8. COMPRESS specified with *****

   Input

   ORDCADBRN VARCHAR(6) CHARACTER SET LATIN CASESPECIFIC TITLE '    ' COMPRESS '******'

   Output

   ORDCADBRN VARCHAR( 6 ) /* CHARACTER SET LATIN*/ /* CASESPECIFIC*/ /*TITLE '    '*/ /* COMPRESS  '******' */

Comparison and List Operators

The comparison operators LT, LE, GT, GE, EQ, and NE must not be used as TABLE alias or COLUMN alias.

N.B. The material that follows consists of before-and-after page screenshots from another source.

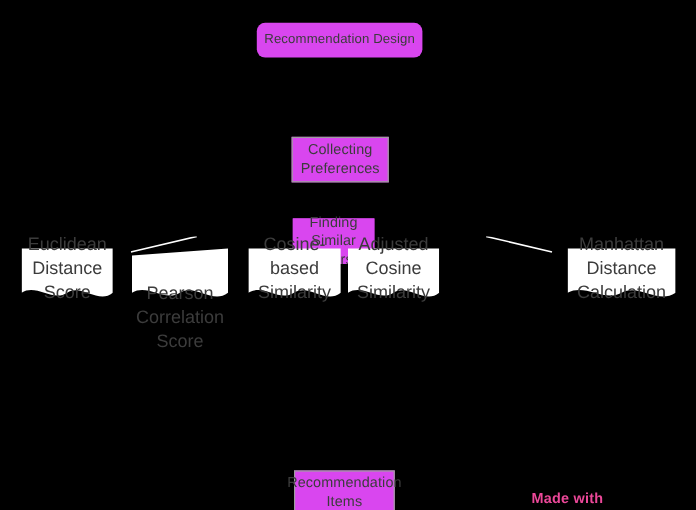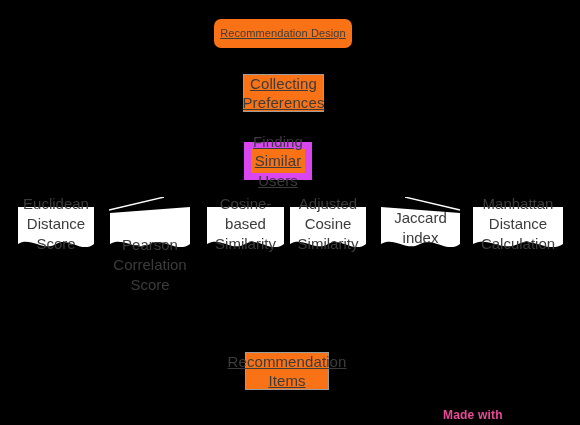"Recommendation Design" .node { background: #f97316 -> #d946ef; text-decoration: underline -> none }
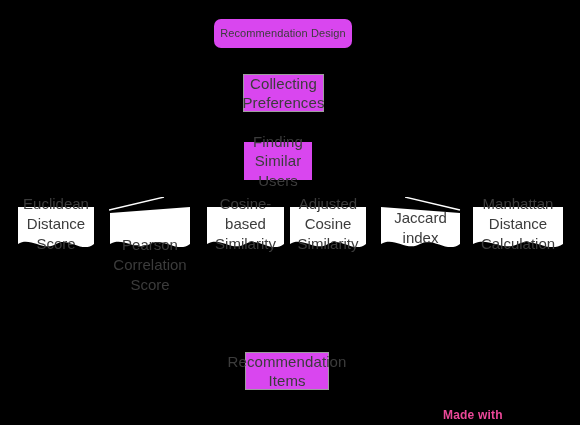"Collecting" .node.rect { font-size: 15px -> 12px; margin-top: none -> 40px }
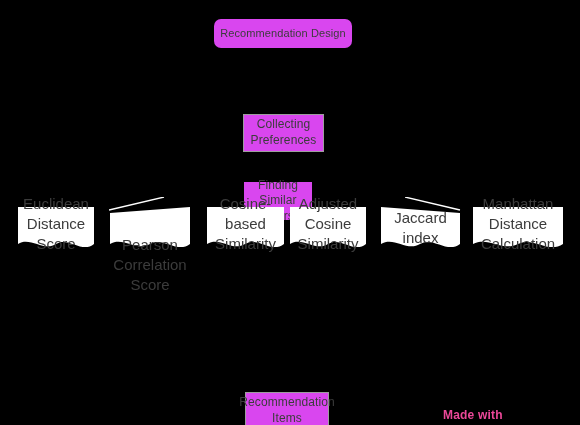"Jaccard index" div.doc { html: <div> <svg> <path></path> </svg> <div> <span>Jaccard index</span> </div> </div> -> none }
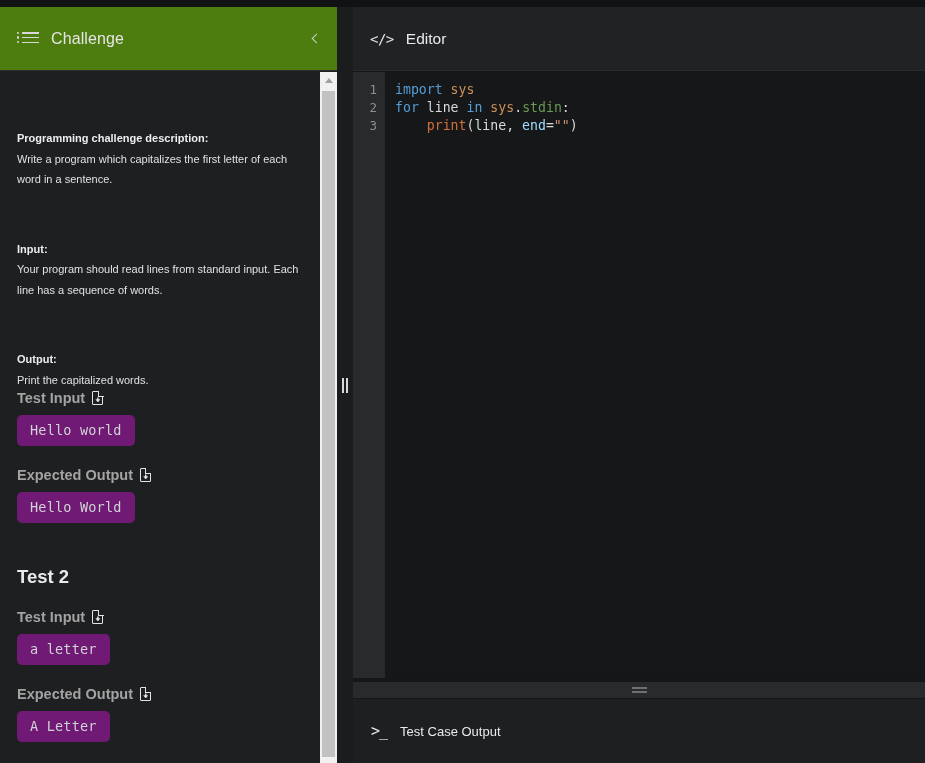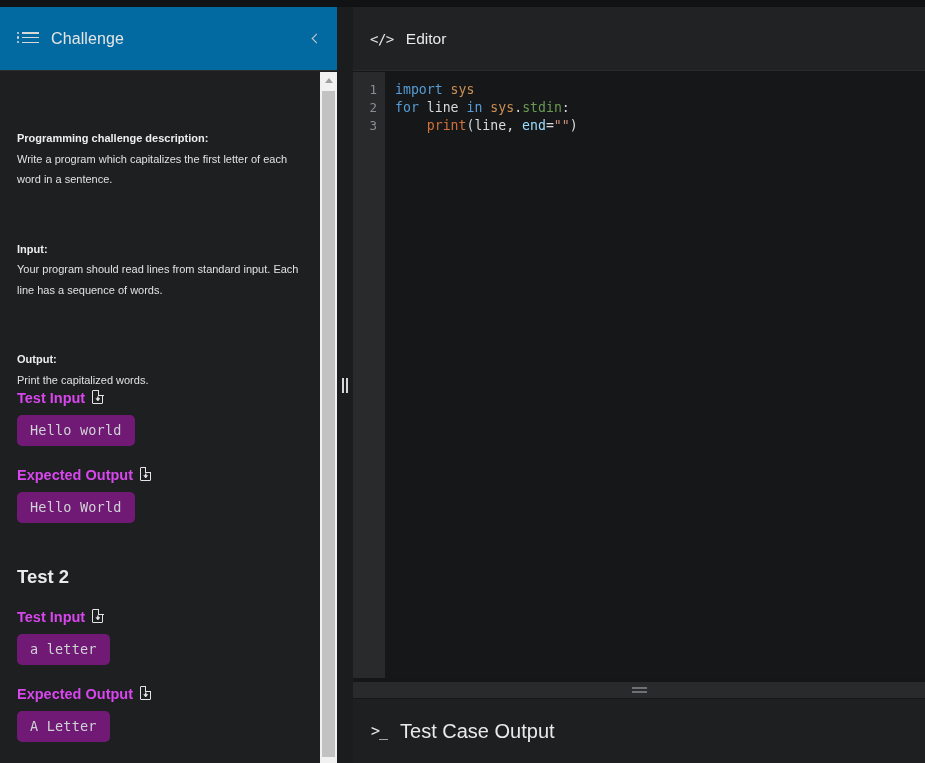"Challenge" .left-header { background: #0369a1 -> #4d7c0f }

The following comparison and list operators are supported:

1. ^= and GT
   Input: Comparison operations (^= and GT)

   SELECT t1.c1, t2.c2 
     FROM tab1 t1, tab2 t2 
    WHERE t1.c3 ^= t1.c3
      AND t2.c4 GT 100;

   Output

   SELECT t1.c1, t2.c2 
     FROM tab1 t1, tab2 t2 
    WHERE t1.c3 <> t1.c3
      AND t2.c4 > 100;

2. EQ and NE
   Input: Comparison operations (EQ and NE)

   SELECT t1.c1, t2.c2 
     FROM tab1 t1 INNER JOIN tab2 t2 
       ON t1.c2 EQ t2.c2
    WHERE t1.c6 NE 1000;

   Output

    SELECT t1.c1, t2.c2 
     FROM tab1 t1 INNER JOIN tab2 t2 
       ON t1.c2 = t2.c2
    WHERE
           t1.c6 <> 1000;

3. LE and GE
   Input: Comparison operations (LE and GE)

   SELECT t1.c1, t2.c2 
     FROM tab1 t1, tab2 t2 
    WHERE t1.c3 LE 200
      AND t2.c4 GE 100; 

   Output

    SELECT t1.c1, t2.c2 
      FROM tab1 t1, tab2 t2 
     WHERE t1.c3 <= 200
       AND t2.c4 >= 100;

4. NOT= and LT
   Input: Comparison operations (NOT= and LT)

   SELECT t1.c1, t2.c2 
     FROM tab1 t1, tab2 t2 
    WHERE t1.c3 NOT= t1.c3
      AND t2.c4 LT 100;

   Output

   SELECT t1.c1, t2.c2 
     FROM tab1 t1, tab2 t2 
    WHERE t1.c3 <> t1.c3
      AND t2.c4 < 100;

5. IN and NOT IN

   For details, see IN and NOT IN Conversion.

   Input: IN and NOT IN

    SELECT c1, c2
      FROM tab1
     WHERE c1 IN 'XY';

   Output

   SELECT c1, c2
     FROM tab1
    WHERE c1 = 'XY';

   

   Even though IN and NOT IN are supported in GaussDB A and GaussDB(DWS), in some specific scenarios, GaussDB A and GaussDB(DWS) does not support these operators.

6. IS NOT IN
   Input: IS NOT IN

   SELECT c1, c2
     FROM tab1
    WHERE c1 IS NOT IN (subquery);

   Output

   SELECT c1, c2
     FROM tab1
    WHERE c1 NOT IN (subquery);

7. LIKE ALL / NOT LIKE ALL
   Input: LIKE ALL / NOT LIKE ALL

   SELECT c1, c2
     FROM tab1
    WHERE c3 NOT LIKE ALL ('%STR1%', '%STR2%', '%STR3%');

   Output

   SELECT c1, c2
     FROM tab1
    WHERE c3 NOT LIKE ALL (ARRAY[ '%STR1%', '%STR2%', '%STR3%' ]);

8. LIKE ANY / NOT LIKE ANY
   Input: LIKE ANY / NOT LIKE ANY

   SELECT c1, c2
     FROM tab1
    WHERE c3 LIKE ANY ('STR1%', 'STR2%', 'STR3%');

   Output

   SELECT c1, c2
     FROM tab1
    WHERE c3 LIKE ANY (ARRAY[ 'STR1%', 'STR2%', 'STR3%' ]);

Table Operators

The functions that can be called in the FROM clause of a query are from the table operator.

SELECT * 
  FROM TABLE( sales_retrieve (9005) RETURNS ( store INTEGER, item CLOB, quantity BYTEINT) ) AS ret;

Output

SELECT *
  FROM sales_retrieve(9005) AS ret (store, item, quantity);